▶ _DIRECTION_
Convert all of the data below into a JSON list of strings, one string per line, with blank lines left out.

▶ _SOURCE DATA_
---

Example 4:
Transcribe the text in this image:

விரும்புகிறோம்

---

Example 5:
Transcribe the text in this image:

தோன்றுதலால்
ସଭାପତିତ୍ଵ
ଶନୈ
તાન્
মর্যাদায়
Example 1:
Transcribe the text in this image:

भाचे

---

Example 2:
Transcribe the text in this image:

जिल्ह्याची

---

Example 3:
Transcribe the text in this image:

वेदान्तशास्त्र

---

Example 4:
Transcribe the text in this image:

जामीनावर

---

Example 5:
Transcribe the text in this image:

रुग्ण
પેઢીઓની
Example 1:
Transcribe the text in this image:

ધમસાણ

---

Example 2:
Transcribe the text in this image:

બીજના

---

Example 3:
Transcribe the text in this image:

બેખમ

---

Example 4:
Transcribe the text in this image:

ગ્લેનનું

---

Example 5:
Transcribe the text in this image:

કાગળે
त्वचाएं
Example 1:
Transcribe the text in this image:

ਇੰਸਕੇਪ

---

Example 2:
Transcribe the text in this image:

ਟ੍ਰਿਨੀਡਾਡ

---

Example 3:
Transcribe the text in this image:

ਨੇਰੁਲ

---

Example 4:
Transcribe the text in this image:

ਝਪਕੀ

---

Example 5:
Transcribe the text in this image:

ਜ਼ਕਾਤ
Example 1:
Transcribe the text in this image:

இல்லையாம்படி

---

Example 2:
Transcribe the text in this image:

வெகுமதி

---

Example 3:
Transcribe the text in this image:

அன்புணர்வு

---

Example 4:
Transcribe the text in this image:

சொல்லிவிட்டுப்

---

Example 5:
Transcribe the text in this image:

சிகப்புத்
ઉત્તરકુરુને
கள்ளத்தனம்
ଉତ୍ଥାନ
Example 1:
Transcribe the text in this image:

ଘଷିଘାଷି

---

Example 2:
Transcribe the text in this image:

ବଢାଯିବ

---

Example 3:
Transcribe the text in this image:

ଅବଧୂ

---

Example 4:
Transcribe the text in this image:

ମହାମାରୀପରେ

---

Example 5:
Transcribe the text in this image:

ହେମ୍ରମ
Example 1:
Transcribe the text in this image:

▶ _FINAL RESULT_
[
  "---",
  "Example 4:",
  "Transcribe the text in this image:",
  "விரும்புகிறோம்",
  "---",
  "Example 5:",
  "Transcribe the text in this image:",
  "தோன்றுதலால்",
  "ସଭାପତିତ୍ଵ",
  "ଶନୈ",
  "તાન્",
  "মর্যাদায়",
  "Example 1:",
  "Transcribe the text in this image:",
  "भाचे",
  "---",
  "Example 2:",
  "Transcribe the text in this image:",
  "जिल्ह्याची",
  "---",
  "Example 3:",
  "Transcribe the text in this image:",
  "वेदान्तशास्त्र",
  "---",
  "Example 4:",
  "Transcribe the text in this image:",
  "जामीनावर",
  "---",
  "Example 5:",
  "Transcribe the text in this image:",
  "रुग्ण",
  "પેઢીઓની",
  "Example 1:",
  "Transcribe the text in this image:",
  "ધમસાણ",
  "---",
  "Example 2:",
  "Transcribe the text in this image:",
  "બીજના",
  "---",
  "Example 3:",
  "Transcribe the text in this image:",
  "બેખમ",
  "---",
  "Example 4:",
  "Transcribe the text in this image:",
  "ગ્લેનનું",
  "---",
  "Example 5:",
  "Transcribe the text in this image:",
  "કાગળે",
  "त्वचाएं",
  "Example 1:",
  "Transcribe the text in this image:",
  "ਇੰਸਕੇਪ",
  "---",
  "Example 2:",
  "Transcribe the text in this image:",
  "ਟ੍ਰਿਨੀਡਾਡ",
  "---",
  "Example 3:",
  "Transcribe the text in this image:",
  "ਨੇਰੁਲ",
  "---",
  "Example 4:",
  "Transcribe the text in this image:",
  "ਝਪਕੀ",
  "---",
  "Example 5:",
  "Transcribe the text in this image:",
  "ਜ਼ਕਾਤ",
  "Example 1:",
  "Transcribe the text in this image:",
  "இல்லையாம்படி",
  "---",
  "Example 2:",
  "Transcribe the text in this image:",
  "வெகுமதி",
  "---",
  "Example 3:",
  "Transcribe the text in this image:",
  "அன்புணர்வு",
  "---",
  "Example 4:",
  "Transcribe the text in this image:",
  "சொல்லிவிட்டுப்",
  "---",
  "Example 5:",
  "Transcribe the text in this image:",
  "சிகப்புத்",
  "ઉત્તરકુરુને",
  "கள்ளத்தனம்",
  "ଉତ୍ଥାନ",
  "Example 1:",
  "Transcribe the text in this image:",
  "ଘଷିଘାଷି",
  "---",
  "Example 2:",
  "Transcribe the text in this image:",
  "ବଢାଯିବ",
  "---",
  "Example 3:",
  "Transcribe the text in this image:",
  "ଅବଧୂ",
  "---",
  "Example 4:",
  "Transcribe the text in this image:",
  "ମହାମାରୀପରେ",
  "---",
  "Example 5:",
  "Transcribe the text in this image:",
  "ହେମ୍ରମ",
  "Example 1:",
  "Transcribe the text in this image:"
]